Like its major counterpart, the minor pentatonic scale is a highly popular scale due to its versatility and playability. A staple in blues music, this scale brings moodiness and tension that creates that familiar blues feel, particular when played over major/dominant chords.
If you haven’t already, check out the lesson on the major pentatonic scale. We’ll review some of they key points of that lesson here, but there are more details as to why the pentatonic scale is so player friendly in that lesson.
As the name implies, the pentatonic scale is a 5 note scale. The minor pentatonic scale consists of the following intervals:
Root – ♭3 – 4 – 5 – ♭7
Missing from the scale are the 2nd and 6th intervals, which in the minor scale are more dissonant tones that need resolution. Because these notes are absent, it makes it easier to use the minor pentatonic for soloing.
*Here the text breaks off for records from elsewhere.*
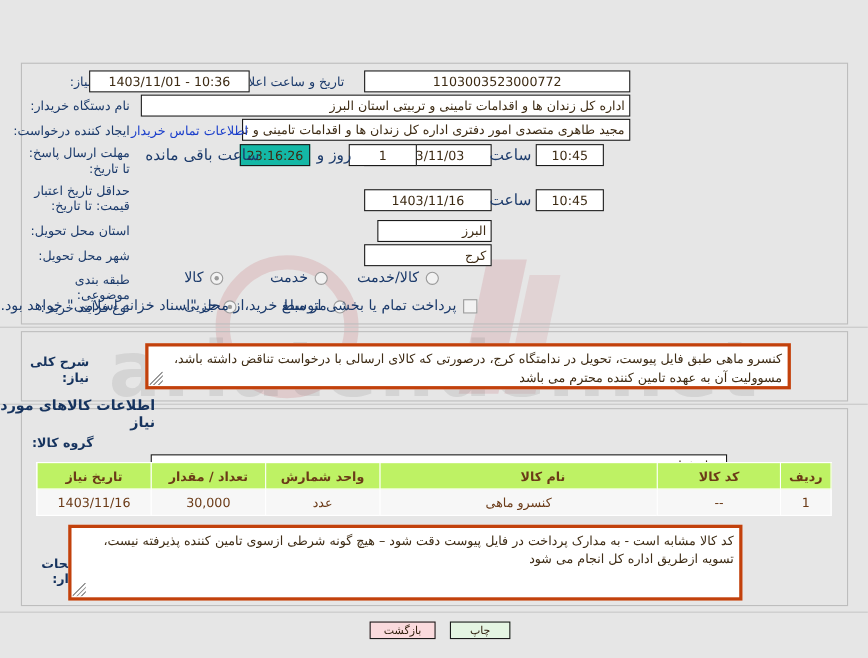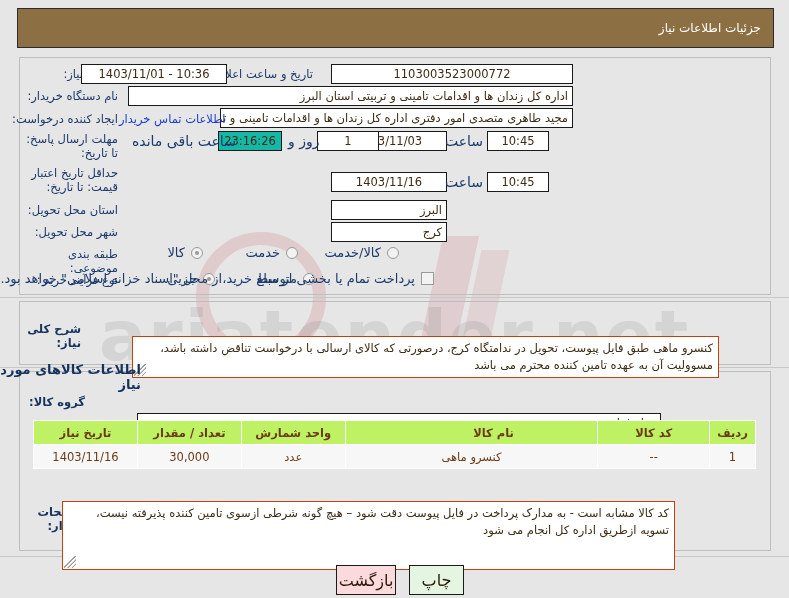--- a/index.html
+++ b/index.html
@@ -122,27 +122,26 @@
 
   .chkbox {
     width: 13px; height: 13px;
     border: 1px solid #9a9a9a; background: #f2f2f2;
     display: inline-block; flex: none;
   }
 
   
   .ta {
     position: absolute;
-    border: 1px solid #c2410c;
+    border: 3px solid #c2410c;
     background: #ffffff;
     font-size: 11.5px; color: #3d2b14;
     line-height: 17px;
     padding: 3px 5px 0 5px;
     overflow: hidden;
-    margin-top: 24px;
   }
   .ta::after {
     content: "";
     position: absolute; left: 1px; bottom: 1px;
     width: 12px; height: 12px;
     background:
       linear-gradient(135deg, transparent 45%, #9a9a9a 46%, #9a9a9a 52%, transparent 53%),
       linear-gradient(135deg, transparent 62%, #9a9a9a 63%, #9a9a9a 69%, transparent 70%),
       linear-gradient(135deg, transparent 79%, #9a9a9a 80%, #9a9a9a 86%, transparent 87%);
   }
@@ -175,23 +174,23 @@
     color: #6b3b18;
     border: 1px solid #ffffff;
     height: 24px;
     padding: 0 4px;
     text-align: center;
   }
 
   
   .btn {
     position: absolute;
-    height: 30px;
+    height: 16px;
     border: 1px solid #1a1a1a;
-    font-size: 16px;
+    font-size: 10px;
     display: flex; align-items: center; justify-content: center;
     cursor: pointer;
     color: #2b1a08;
   }
   .btn-print  { background: #e4f5e2; }
   .btn-back   { background: #fadadd; }
 
   .divider {
     position: absolute; left: 0; width: 789px; height: 1px;
     background: #c7c7c7;
@@ -202,23 +201,20 @@
 
 <div class="page">
 
   <div class="watermark">
     <div class="wm-mark"></div>
     <div class="wm-bar"></div>
     <div class="wm-bar2"></div>
     <div class="wm-text">ariatender.net</div>
   </div>
 
-  <div class="hdr">
-    <span>جزئیات اطلاعات نیاز</span>
-  </div>
 
   <div class="panel p1"></div>
   <div class="panel p2"></div>
   <div class="panel p3"></div>
 
   <div class="divider" style="top:297px;"></div>
   <div class="divider" style="top:367px;"></div>
   <div class="divider" style="top:556px;"></div>
 
   <div class="content">
@@ -245,21 +241,21 @@
     <div class="plain" style="left:288px; top:132px;">روز و</div>
     <div class="fld timer" style="left:218px; top:131px; width:64px;">23:16:26</div>
     <div class="plain" style="left:132px; top:132px;">ساعت باقی مانده</div>
 
     <div class="lbl" style="right:671px; top:166px; width:102px;">حداقل تاریخ اعتبار قیمت: تا تاریخ:</div>
     <div class="fld ctr" style="right:342px; top:172px; width:116px;">1403/11/16</div>
     <div class="plain" style="right:306px; top:173px;">ساعت</div>
     <div class="fld ctr" style="right:240px; top:172px; width:62px;">10:45</div>
 
     <div class="lbl" style="right:671px; top:203px; width:92px;">استان محل تحویل:</div>
-    <div class="fld rt" style="right:342px; top:200px; width:116px;">البرز</div>
+    <div class="fld rt" style="right:342px; top:200px; width:104px;">البرز</div>
 
     <div class="lbl" style="right:671px; top:225px; width:92px;">شهر محل تحویل:</div>
     <div class="fld rt" style="right:342px; top:222px; width:116px;">کرج</div>
 
     <div class="lbl" style="right:671px; top:247px; width:100px;">طبقه بندی موضوعی:</div>
     <div class="radio-row" style="right:586px; top:245px;">
       <span class="radio on"></span>
       <span class="rtxt">کالا</span>
     </div>
     <div class="radio-row" style="right:491px; top:245px;">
The drawback is that while almost any note you play in the minor pentatonic may not sound bad, it may not be as colorful as it could be as well.
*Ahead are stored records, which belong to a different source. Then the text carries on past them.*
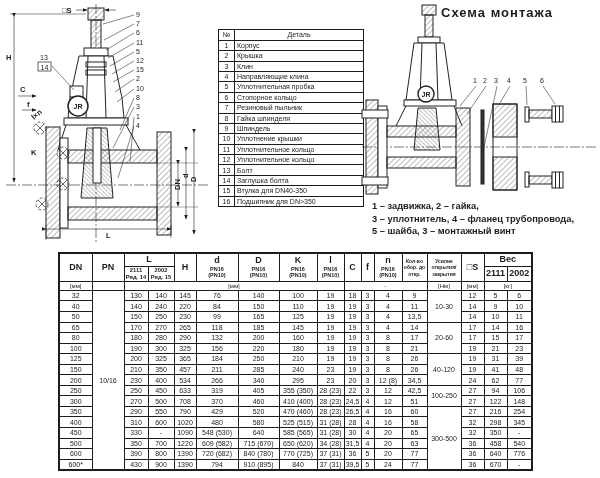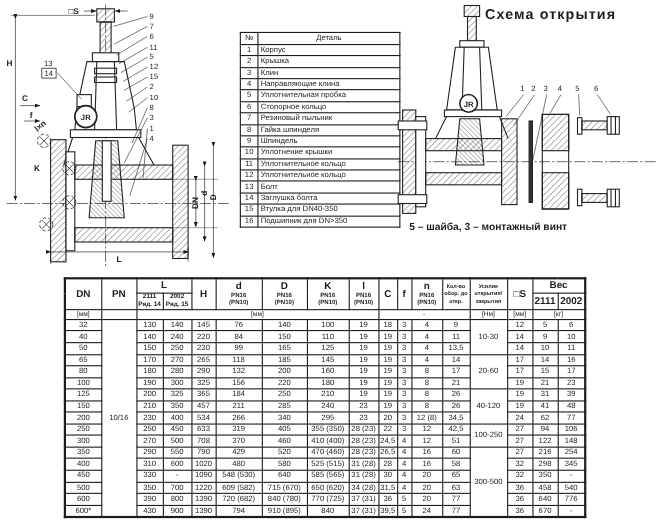--- a/index.html
+++ b/index.html
@@ -215,21 +215,21 @@
         <td>15</td>
         <td>Втулка для DN40-350</td>
       </tr>
       <tr>
         <td>16</td>
         <td>Подшипник для DN&gt;350</td>
       </tr>
     </tbody>
 </table>
 
-<div class="scheme-title">Схема открытия</div>
+<div class="scheme-title">Схема монтажа</div>
 
 <svg class="abs" style="left:360px;top:0" width="240" height="198" viewBox="0 0 240 198">
   <g stroke="#222" fill="none" stroke-width="1">
     <line x1="2" y1="147" x2="236" y2="147" stroke-dasharray="10,2,2,2" stroke-width="0.6"></line>
 
     <rect x="62" y="5" width="14" height="10" fill="url(#hatch)"></rect>
     <rect x="65" y="15" width="8" height="22" fill="url(#hatch)"></rect>
     <rect x="58" y="37" width="22" height="6" fill="#fff"></rect>
     <path d="M54,43 L84,43 L92,100 L46,100 Z" fill="#fff"></path>
     <line x1="62" y1="43" x2="60" y2="100"></line>
@@ -271,20 +271,22 @@
     <text x="113" y="83" class="call-lbl">1</text>
     <text x="123" y="83" class="call-lbl">2</text>
     <text x="134" y="83" class="call-lbl">3</text>
     <text x="147" y="83" class="call-lbl">4</text>
     <text x="163" y="83" class="call-lbl">5</text>
     <text x="180" y="83" class="call-lbl">6</text>
   </g>
 </svg>
 
 <div class="legend">
+  <div>1 – задвижка, 2 – гайка,</div>
+  <div>3 – уплотнитель, 4 – фланец трубопровода,</div>
   <div>5 – шайба, 3 – монтажный винт</div>
 </div>
 
 <table class="dim-table">
   <colgroup>
     <col style="width:33px">
       <col style="width:32px">
       <col style="width:24px">
       <col style="width:26px">
     <col style="width:22px">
Applying the Minor Pentatonic Scale to the Fretboard
Like the major pentatonic, the minor pentatonic scale contains five shapes that are connected to the pattern above and below it on the fretboard. If you know the patterns of the major pentatonic, you know the patterns of the minor pentatonic as well. The only difference between the two is the root note.
Below are the five patterns of the minor pentatonic scale.
The diagram below shows you how each of the minor pentatonic scale shapes are connected.
Just like the major pentatonic, the minor pentatonic scale is a versatile and widely used scale. It can be used over minor chord progressions and major chord progressions, which is common in blues music.